Letter to Neuropsychologist
Dear Dr. Roads,
The path that leads us to you is almost four years long, longer really, and, of course, complicated. I’ll bullet point what I think are the most relevant details for your quick consumption:
- August 2004: My father and I start talking about mom’s ‘state of mind.’
- December 2004: Dad is diagnosed with AML and spends the next 9 years fighting the good fight; Mom walks a shallow, downhill cognitive path.
- February 2013: Dad enters the hospital with pneumonia. After returning from the local ER, as dad is transferred to City Hospital ICU, mom calls my husband looking for dad. Without dad there, we suddenly see how ill she is.
- March 2013: Dad passes.
- October 2013: Mom calls the sheriff at midnight reporting her husband missing. How much of this is fueled by Ambien, wine or both, we don’t get to know. She keeps looking for dad for 1 ½ years. This is when I knew I had to get her to neurology.
- March 2014: Mom sees Dr. Greg. A clinical exam (which I am present for, and mom fails most of), and an MRI (“vast hippocampal atrophy”) leads to a diagnosis of ‘senility, cognitive decline, or Alzheimer’s,’ as this is a word mom can wrap her head around. Dr. Greg prescribes Aricept and sends a driver’s re-eval form to the state. The state yanks her license. Mom was, and still is, in furious denial of this diagnosis, when she remembers it.
- April 2014: Mom hires an attorney to get her license back; the attorney wants a second neuro opinion. Mom’s description of that neuro appt (Dr. B) leads the attorney to book a neuro psych appt. After receiving Dr. B’s chart notes, the attorney cancels the neuro psych appt, knowing that mom won’t ‘test well.’
- July 2014: $5000 later, mom wins the right to re-test for her license, and passes the test. She hits a parked car the following day.
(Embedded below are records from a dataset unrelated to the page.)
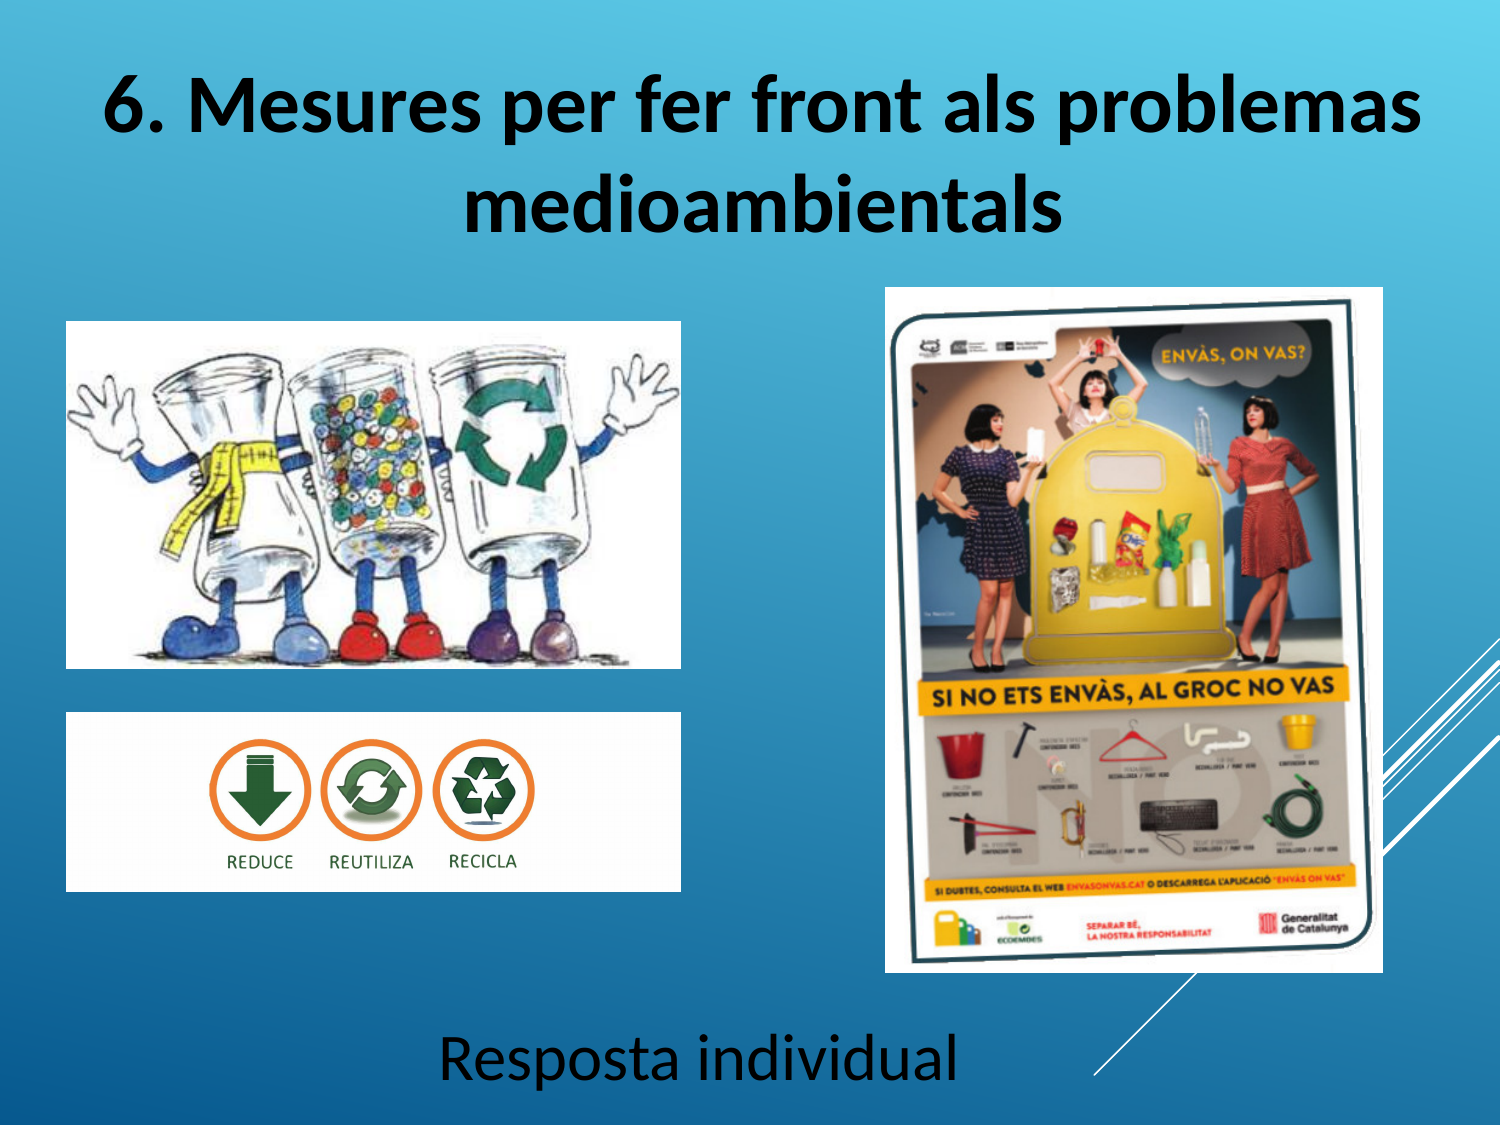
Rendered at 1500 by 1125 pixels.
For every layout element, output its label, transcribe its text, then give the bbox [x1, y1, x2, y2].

text_box 6. Mesures per fer front als problemas medioambientals [66, 41, 1461, 260]
picture [66, 321, 681, 669]
picture [885, 287, 1383, 973]
picture [66, 712, 681, 892]
text_box Resposta individual [280, 1005, 1119, 1102]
- January 1st 2017: Mom totals her car. 10 days later she totals a rental car (that I could not legally keep her from obtaining). Both were single car crashes. The second crash puts mom in the hospital overnight. From there she moves to the Island skilled nursing facility until the end of the month. She claims she ‘fell asleep’ before each event. The ER doc, who fished her out of the 10 foot ditch immediately following the second crash, said she was ‘coming around from being unconscious, not taking a nap.’ I find out, retrospectively, that mom was falling asleep repeatedly earlier the day of the second crash, while at coffee with friends.
What’s in mom’s best interest is that this appointment results in written professional opinion that she is not safe, due to her cognitive impairment, to live independently. She is the only one who doesn’t understand this. We cannot go back to:
- Medication errors,
- Falls,
- Being taken advantage of financially,
- Treating every request from charities like a bill,
- Lighting small fires while attempting to keep the house warm with a fireplace and an oil stove,
- Baking fir cones in the oven to dry them for kindling,
- Leaving the cook stove on,
- Burning wooden utensils,
- Insisting she can drive (her license was again revoked by the state early this year),
- Unrecognizable spoiled food in the fridge,
- Or uncheck alcohol consumption because she can’t remember that she’s already had 3, or 4, or 5 drinks.
There’s a novel’s worth I could additionally share, but I’ll stop here. I know you’ve seen this before.